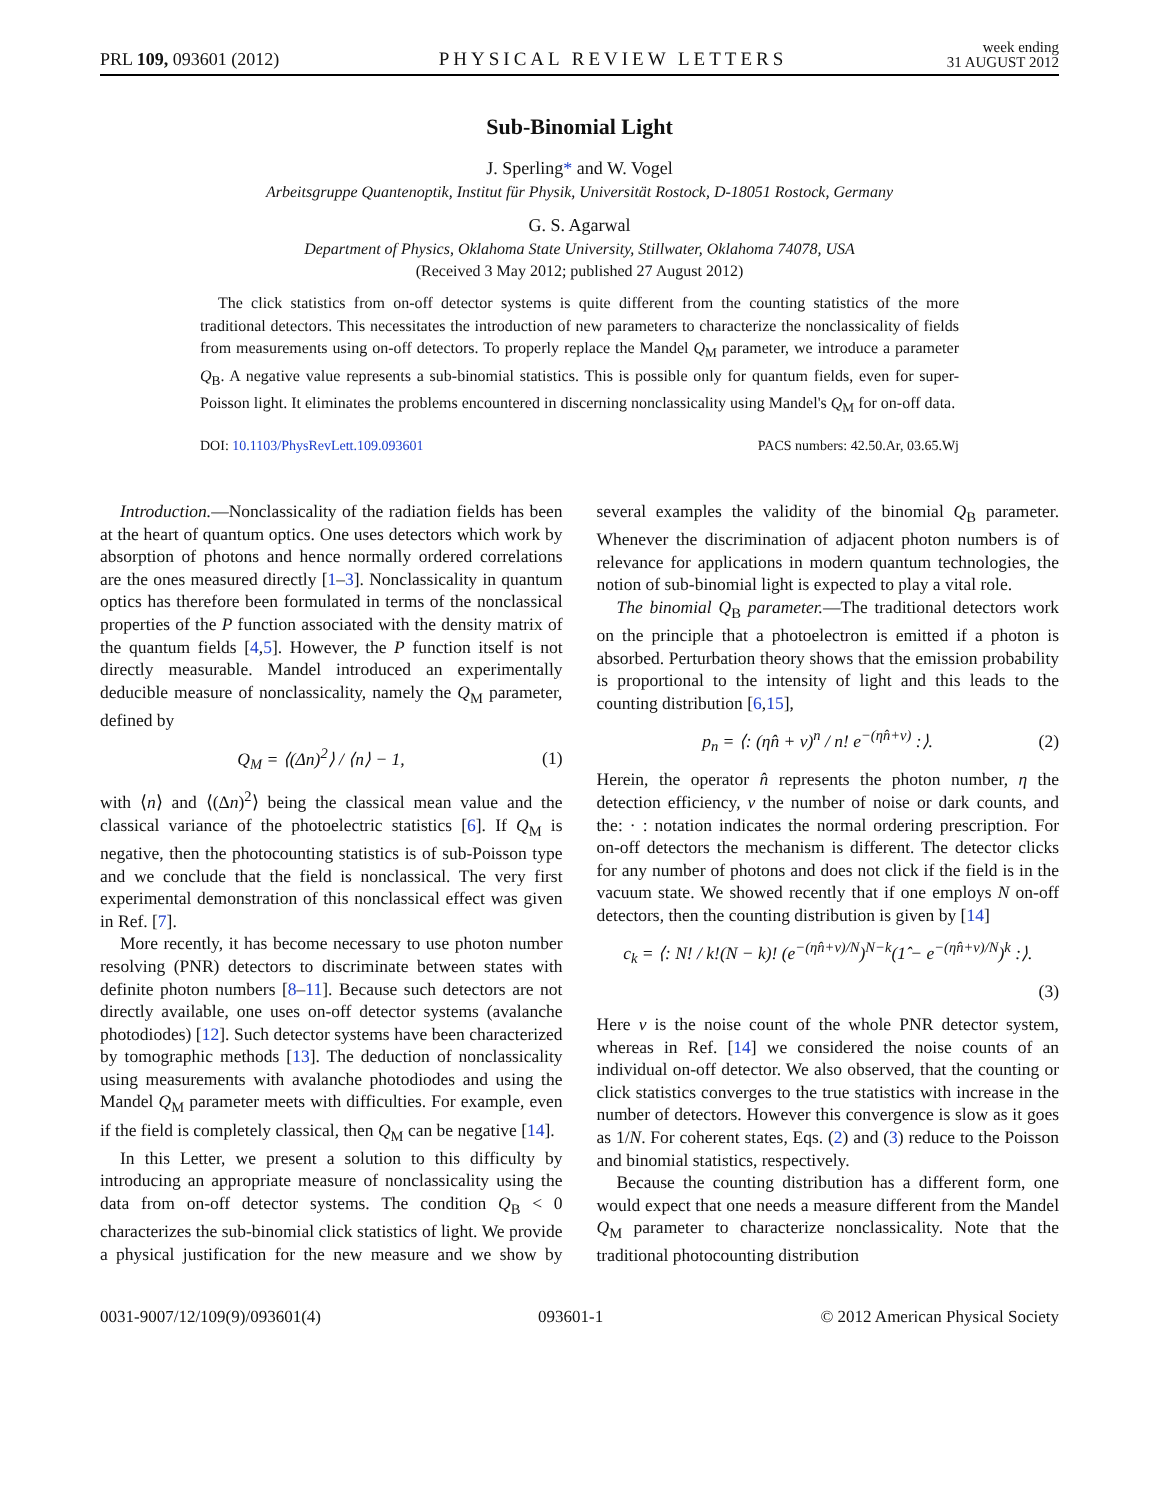PRL 109, 093601 (2012) PHYSICAL REVIEW LETTERS week ending
31 AUGUST 2012
Sub-Binomial Light
J. Sperling* and W. Vogel
Arbeitsgruppe Quantenoptik, Institut für Physik, Universität Rostock, D-18051 Rostock, Germany
G. S. Agarwal
Department of Physics, Oklahoma State University, Stillwater, Oklahoma 74078, USA
(Received 3 May 2012; published 27 August 2012)
The click statistics from on-off detector systems is quite different from the counting statistics of the more traditional detectors. This necessitates the introduction of new parameters to characterize the nonclassicality of fields from measurements using on-off detectors. To properly replace the Mandel Q<sub>M</sub> parameter, we introduce a parameter Q<sub>B</sub>. A negative value represents a sub-binomial statistics. This is possible only for quantum fields, even for super-Poisson light. It eliminates the problems encountered in discerning nonclassicality using Mandel's Q<sub>M</sub> for on-off data.
DOI: 10.1103/PhysRevLett.109.093601 PACS numbers: 42.50.Ar, 03.65.Wj
Introduction.—Nonclassicality of the radiation fields has been at the heart of quantum optics. One uses detectors which work by absorption of photons and hence normally ordered correlations are the ones measured directly [1–3]. Nonclassicality in quantum optics has therefore been formulated in terms of the nonclassical properties of the P function associated with the density matrix of the quantum fields [4,5]. However, the P function itself is not directly measurable. Mandel introduced an experimentally deducible measure of nonclassicality, namely the Q<sub>M</sub> parameter, defined by
Q<sub>M</sub> = ⟨(Δn)<sup>2</sup>⟩ / ⟨n⟩ − 1, (1)
with ⟨n⟩ and ⟨(Δn)<sup>2</sup>⟩ being the classical mean value and the classical variance of the photoelectric statistics [6]. If Q<sub>M</sub> is negative, then the photocounting statistics is of sub-Poisson type and we conclude that the field is nonclassical. The very first experimental demonstration of this nonclassical effect was given in Ref. [7].
More recently, it has become necessary to use photon number resolving (PNR) detectors to discriminate between states with definite photon numbers [8–11]. Because such detectors are not directly available, one uses on-off detector systems (avalanche photodiodes) [12]. Such detector systems have been characterized by tomographic methods [13]. The deduction of nonclassicality using measurements with avalanche photodiodes and using the Mandel Q<sub>M</sub> parameter meets with difficulties. For example, even if the field is completely classical, then Q<sub>M</sub> can be negative [14].
In this Letter, we present a solution to this difficulty by introducing an appropriate measure of nonclassicality using the data from on-off detector systems. The condition Q<sub>B</sub> < 0 characterizes the sub-binomial click statistics of light. We provide a physical justification for the new measure and we show by several examples the validity of the binomial Q<sub>B</sub> parameter. Whenever the discrimination of adjacent photon numbers is of relevance for applications in modern quantum technologies, the notion of sub-binomial light is expected to play a vital role.
The binomial Q<sub>B</sub> parameter.—The traditional detectors work on the principle that a photoelectron is emitted if a photon is absorbed. Perturbation theory shows that the emission probability is proportional to the intensity of light and this leads to the counting distribution [6,15],
p<sub>n</sub> = ⟨: (ηn̂ + ν)<sup>n</sup> / n! e<sup>−(ηn̂+ν)</sup> :⟩. (2)
Herein, the operator n̂ represents the photon number, η the detection efficiency, ν the number of noise or dark counts, and the: · : notation indicates the normal ordering prescription. For on-off detectors the mechanism is different. The detector clicks for any number of photons and does not click if the field is in the vacuum state. We showed recently that if one employs N on-off detectors, then the counting distribution is given by [14]
c<sub>k</sub> = ⟨: N! / k!(N − k)! (e<sup>−(ηn̂+ν)/N</sup>)<sup>N−k</sup>(1̂ − e<sup>−(ηn̂+ν)/N</sup>)<sup>k</sup> :⟩.
(3)
Here ν is the noise count of the whole PNR detector system, whereas in Ref. [14] we considered the noise counts of an individual on-off detector. We also observed, that the counting or click statistics converges to the true statistics with increase in the number of detectors. However this convergence is slow as it goes as 1/N. For coherent states, Eqs. (2) and (3) reduce to the Poisson and binomial statistics, respectively.
Because the counting distribution has a different form, one would expect that one needs a measure different from the Mandel Q<sub>M</sub> parameter to characterize nonclassicality. Note that the traditional photocounting distribution
0031-9007/12/109(9)/093601(4) 093601-1 © 2012 American Physical Society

**What to do**
When you copy the data above, reproduce each line exactly and skip every image.

**Exercise solution**
PRL 109, 093601 (2012) PHYSICAL REVIEW LETTERS week ending
31 AUGUST 2012
Sub-Binomial Light
J. Sperling* and W. Vogel
Arbeitsgruppe Quantenoptik, Institut für Physik, Universität Rostock, D-18051 Rostock, Germany
G. S. Agarwal
Department of Physics, Oklahoma State University, Stillwater, Oklahoma 74078, USA
(Received 3 May 2012; published 27 August 2012)
The click statistics from on-off detector systems is quite different from the counting statistics of the more traditional detectors. This necessitates the introduction of new parameters to characterize the nonclassicality of fields from measurements using on-off detectors. To properly replace the Mandel Q<sub>M</sub> parameter, we introduce a parameter Q<sub>B</sub>. A negative value represents a sub-binomial statistics. This is possible only for quantum fields, even for super-Poisson light. It eliminates the problems encountered in discerning nonclassicality using Mandel's Q<sub>M</sub> for on-off data.
DOI: 10.1103/PhysRevLett.109.093601 PACS numbers: 42.50.Ar, 03.65.Wj
Introduction.—Nonclassicality of the radiation fields has been at the heart of quantum optics. One uses detectors which work by absorption of photons and hence normally ordered correlations are the ones measured directly [1–3]. Nonclassicality in quantum optics has therefore been formulated in terms of the nonclassical properties of the P function associated with the density matrix of the quantum fields [4,5]. However, the P function itself is not directly measurable. Mandel introduced an experimentally deducible measure of nonclassicality, namely the Q<sub>M</sub> parameter, defined by
Q<sub>M</sub> = ⟨(Δn)<sup>2</sup>⟩ / ⟨n⟩ − 1, (1)
with ⟨n⟩ and ⟨(Δn)<sup>2</sup>⟩ being the classical mean value and the classical variance of the photoelectric statistics [6]. If Q<sub>M</sub> is negative, then the photocounting statistics is of sub-Poisson type and we conclude that the field is nonclassical. The very first experimental demonstration of this nonclassical effect was given in Ref. [7].
More recently, it has become necessary to use photon number resolving (PNR) detectors to discriminate between states with definite photon numbers [8–11]. Because such detectors are not directly available, one uses on-off detector systems (avalanche photodiodes) [12]. Such detector systems have been characterized by tomographic methods [13]. The deduction of nonclassicality using measurements with avalanche photodiodes and using the Mandel Q<sub>M</sub> parameter meets with difficulties. For example, even if the field is completely classical, then Q<sub>M</sub> can be negative [14].
In this Letter, we present a solution to this difficulty by introducing an appropriate measure of nonclassicality using the data from on-off detector systems. The condition Q<sub>B</sub> < 0 characterizes the sub-binomial click statistics of light. We provide a physical justification for the new measure and we show by several examples the validity of the binomial Q<sub>B</sub> parameter. Whenever the discrimination of adjacent photon numbers is of relevance for applications in modern quantum technologies, the notion of sub-binomial light is expected to play a vital role.
The binomial Q<sub>B</sub> parameter.—The traditional detectors work on the principle that a photoelectron is emitted if a photon is absorbed. Perturbation theory shows that the emission probability is proportional to the intensity of light and this leads to the counting distribution [6,15],
p<sub>n</sub> = ⟨: (ηn̂ + ν)<sup>n</sup> / n! e<sup>−(ηn̂+ν)</sup> :⟩. (2)
Herein, the operator n̂ represents the photon number, η the detection efficiency, ν the number of noise or dark counts, and the: · : notation indicates the normal ordering prescription. For on-off detectors the mechanism is different. The detector clicks for any number of photons and does not click if the field is in the vacuum state. We showed recently that if one employs N on-off detectors, then the counting distribution is given by [14]
c<sub>k</sub> = ⟨: N! / k!(N − k)! (e<sup>−(ηn̂+ν)/N</sup>)<sup>N−k</sup>(1̂ − e<sup>−(ηn̂+ν)/N</sup>)<sup>k</sup> :⟩.
(3)
Here ν is the noise count of the whole PNR detector system, whereas in Ref. [14] we considered the noise counts of an individual on-off detector. We also observed, that the counting or click statistics converges to the true statistics with increase in the number of detectors. However this convergence is slow as it goes as 1/N. For coherent states, Eqs. (2) and (3) reduce to the Poisson and binomial statistics, respectively.
Because the counting distribution has a different form, one would expect that one needs a measure different from the Mandel Q<sub>M</sub> parameter to characterize nonclassicality. Note that the traditional photocounting distribution
0031-9007/12/109(9)/093601(4) 093601-1 © 2012 American Physical Society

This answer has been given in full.